## GOAL OF THE EXERCISE
From the first line below to the last, reproduce the material exactly and leave out the images.

## DATA PROVIDED

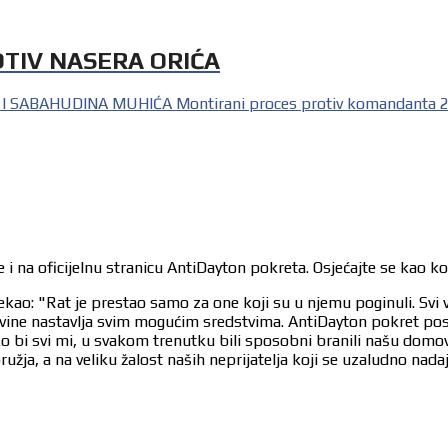
TIV NASERA ORIĆA
HUDINA MUHIĆA Montirani proces protiv komandanta 28. divi
 i na oficijelnu stranicu AntiDayton pokreta. Osjećajte se kao k
ekao: "Rat je prestao samo za one koji su u njemu poginuli. Svi 
egovine nastavlja svim mogućim sredstvima. AntiDayton pokret po
ko bi svi mi, u svakom trenutku bili sposobni branili našu dom
užja, a na veliku žalost naših neprijatelja koji se uzaludno nad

## ANSWER BOX
TIV NASERA ORIĆA
HUDINA MUHIĆA Montirani proces protiv komandanta 28. divi
 i na oficijelnu stranicu AntiDayton pokreta. Osjećajte se kao k
ekao: "Rat je prestao samo za one koji su u njemu poginuli. Svi 
egovine nastavlja svim mogućim sredstvima. AntiDayton pokret po
ko bi svi mi, u svakom trenutku bili sposobni branili našu dom
užja, a na veliku žalost naših neprijatelja koji se uzaludno nad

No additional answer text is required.